A primal emotion somewhere between fury and something else crossed his face. Something she’d seen and witnessed in the eyes of other men, but very rarely directed her way, which is why she suspected it was merely a flicker of the dim kitchen light. As if a fine toff like Malric, who kept company with fine ladies with creamy white skin and flawlessly manicured fingers and didn’t bother with the courtesans here at the Devil’s Den, would ever feel desire for someone like her. That realization, for some reason, only raised her annoyance and, strangely enough, not her relief.

It’s only the fact that he thinks he’s better than you. That’s the only reason you care one way or another.

Malric did not so much as crack a facial muscle. Instead, like the predator he was, he stalked her.
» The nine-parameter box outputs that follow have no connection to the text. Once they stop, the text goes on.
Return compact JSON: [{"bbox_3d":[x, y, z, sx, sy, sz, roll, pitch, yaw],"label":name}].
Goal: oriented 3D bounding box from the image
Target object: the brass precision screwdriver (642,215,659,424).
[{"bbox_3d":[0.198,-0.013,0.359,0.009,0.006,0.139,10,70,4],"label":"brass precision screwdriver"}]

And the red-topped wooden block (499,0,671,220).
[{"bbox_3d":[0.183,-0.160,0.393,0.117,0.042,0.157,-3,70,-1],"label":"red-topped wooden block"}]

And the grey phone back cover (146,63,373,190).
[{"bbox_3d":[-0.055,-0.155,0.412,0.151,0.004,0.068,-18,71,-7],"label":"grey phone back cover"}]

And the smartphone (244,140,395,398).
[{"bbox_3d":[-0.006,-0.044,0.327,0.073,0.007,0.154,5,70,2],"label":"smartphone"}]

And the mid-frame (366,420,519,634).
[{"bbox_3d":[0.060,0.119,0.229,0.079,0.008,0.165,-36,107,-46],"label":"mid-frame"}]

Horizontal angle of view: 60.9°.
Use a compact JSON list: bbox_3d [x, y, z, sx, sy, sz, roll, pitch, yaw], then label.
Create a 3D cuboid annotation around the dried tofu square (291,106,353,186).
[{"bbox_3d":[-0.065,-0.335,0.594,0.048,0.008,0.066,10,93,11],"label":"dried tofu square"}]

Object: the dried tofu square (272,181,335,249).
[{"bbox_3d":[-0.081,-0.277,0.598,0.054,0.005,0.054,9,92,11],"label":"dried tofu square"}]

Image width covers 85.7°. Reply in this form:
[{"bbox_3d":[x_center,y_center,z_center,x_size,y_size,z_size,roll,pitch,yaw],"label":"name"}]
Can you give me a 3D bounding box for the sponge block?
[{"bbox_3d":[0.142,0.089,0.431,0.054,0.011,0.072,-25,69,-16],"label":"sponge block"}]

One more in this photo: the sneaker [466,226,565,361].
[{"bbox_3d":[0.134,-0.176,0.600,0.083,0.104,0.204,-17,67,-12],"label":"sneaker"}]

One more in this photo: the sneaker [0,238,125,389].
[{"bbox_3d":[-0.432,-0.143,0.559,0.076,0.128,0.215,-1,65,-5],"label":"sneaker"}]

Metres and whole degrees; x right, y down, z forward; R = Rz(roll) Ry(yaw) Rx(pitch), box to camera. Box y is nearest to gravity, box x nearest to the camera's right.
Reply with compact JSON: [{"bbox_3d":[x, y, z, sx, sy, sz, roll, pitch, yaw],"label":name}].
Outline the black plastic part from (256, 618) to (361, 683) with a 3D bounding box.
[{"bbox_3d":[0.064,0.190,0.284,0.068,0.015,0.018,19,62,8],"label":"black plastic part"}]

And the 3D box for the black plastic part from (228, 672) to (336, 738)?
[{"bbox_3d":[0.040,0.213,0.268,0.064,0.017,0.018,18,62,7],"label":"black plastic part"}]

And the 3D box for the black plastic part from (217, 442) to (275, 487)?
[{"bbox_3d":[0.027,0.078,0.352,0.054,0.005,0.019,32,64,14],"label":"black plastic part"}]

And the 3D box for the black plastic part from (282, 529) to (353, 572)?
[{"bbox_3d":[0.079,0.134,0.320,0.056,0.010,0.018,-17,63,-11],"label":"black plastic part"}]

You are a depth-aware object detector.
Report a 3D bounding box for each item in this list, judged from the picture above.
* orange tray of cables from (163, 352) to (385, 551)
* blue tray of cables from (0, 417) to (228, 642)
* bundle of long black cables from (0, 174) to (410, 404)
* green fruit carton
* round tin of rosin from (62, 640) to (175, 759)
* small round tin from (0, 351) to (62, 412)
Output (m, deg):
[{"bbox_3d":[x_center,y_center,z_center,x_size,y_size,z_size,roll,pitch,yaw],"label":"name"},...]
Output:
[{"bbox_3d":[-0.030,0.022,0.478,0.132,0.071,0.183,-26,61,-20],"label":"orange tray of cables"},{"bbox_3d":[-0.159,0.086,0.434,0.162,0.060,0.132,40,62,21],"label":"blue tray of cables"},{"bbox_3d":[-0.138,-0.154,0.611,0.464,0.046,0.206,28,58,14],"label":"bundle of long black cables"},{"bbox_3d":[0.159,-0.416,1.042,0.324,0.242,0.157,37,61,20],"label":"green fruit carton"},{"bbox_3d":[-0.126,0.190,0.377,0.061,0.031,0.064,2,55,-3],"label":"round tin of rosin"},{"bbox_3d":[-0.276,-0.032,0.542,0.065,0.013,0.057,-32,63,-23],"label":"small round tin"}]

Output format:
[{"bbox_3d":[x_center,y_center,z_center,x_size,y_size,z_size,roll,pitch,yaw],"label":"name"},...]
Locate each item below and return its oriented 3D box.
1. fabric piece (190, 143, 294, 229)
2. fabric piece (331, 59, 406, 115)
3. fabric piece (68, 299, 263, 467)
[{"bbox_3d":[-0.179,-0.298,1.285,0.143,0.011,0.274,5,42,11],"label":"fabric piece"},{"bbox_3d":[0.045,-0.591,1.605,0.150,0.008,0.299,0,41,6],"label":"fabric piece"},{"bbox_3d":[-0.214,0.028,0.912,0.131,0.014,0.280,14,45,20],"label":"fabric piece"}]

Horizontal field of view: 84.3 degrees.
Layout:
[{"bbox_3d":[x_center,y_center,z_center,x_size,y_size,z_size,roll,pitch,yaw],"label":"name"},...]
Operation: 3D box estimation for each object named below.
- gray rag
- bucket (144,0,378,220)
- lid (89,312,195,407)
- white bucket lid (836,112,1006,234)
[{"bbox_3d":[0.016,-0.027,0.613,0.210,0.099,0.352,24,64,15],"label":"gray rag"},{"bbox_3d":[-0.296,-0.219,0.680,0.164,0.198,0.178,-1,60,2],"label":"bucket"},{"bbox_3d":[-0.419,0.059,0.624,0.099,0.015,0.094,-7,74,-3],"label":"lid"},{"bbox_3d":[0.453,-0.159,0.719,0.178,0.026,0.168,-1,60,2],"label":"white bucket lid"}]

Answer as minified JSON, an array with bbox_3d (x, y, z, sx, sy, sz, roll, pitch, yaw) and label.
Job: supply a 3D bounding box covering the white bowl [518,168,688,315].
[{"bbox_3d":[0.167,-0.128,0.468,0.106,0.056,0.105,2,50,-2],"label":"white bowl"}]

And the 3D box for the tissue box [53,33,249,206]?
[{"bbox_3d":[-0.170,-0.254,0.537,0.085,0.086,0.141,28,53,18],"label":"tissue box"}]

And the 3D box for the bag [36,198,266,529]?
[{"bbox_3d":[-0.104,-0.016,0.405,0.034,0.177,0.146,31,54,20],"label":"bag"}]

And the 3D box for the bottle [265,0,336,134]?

Moving out from the other side of the table, he approached until he arrived at her side, and then like the king of the club himself, he straddled one leg over one side of her bench and seated himself, so he stared directly at her.

“What do you want?”

To his very small credit, he didn’t pretend he didn’t hear her.

“What do I want?” he arched a haughty dark eyebrow. “You believe I’m trying to limit you again?” He sounded amused at the prospect. “You don’t have anything I’d ever want. But before I leverage you any further, I don’t leverage people. People do what I say when I say it. You, Addien, did not do something as simple as following basic orders from Dynevor, who handed them to myself. And as such, you don’t serve a purpose here any longer.”

Her panic mounted. “What do you mean? I havedonemy assignment!”

She hated the pleading edge in her voice. She hated even more how as she spoke, the idea swept over her that she was desperate enough that she’d throw herself at him. At him. A merciless man. She caught herself before she gripped his shirt sleeves.

“I’ve done my job,” she said. This time with a steadier resolve.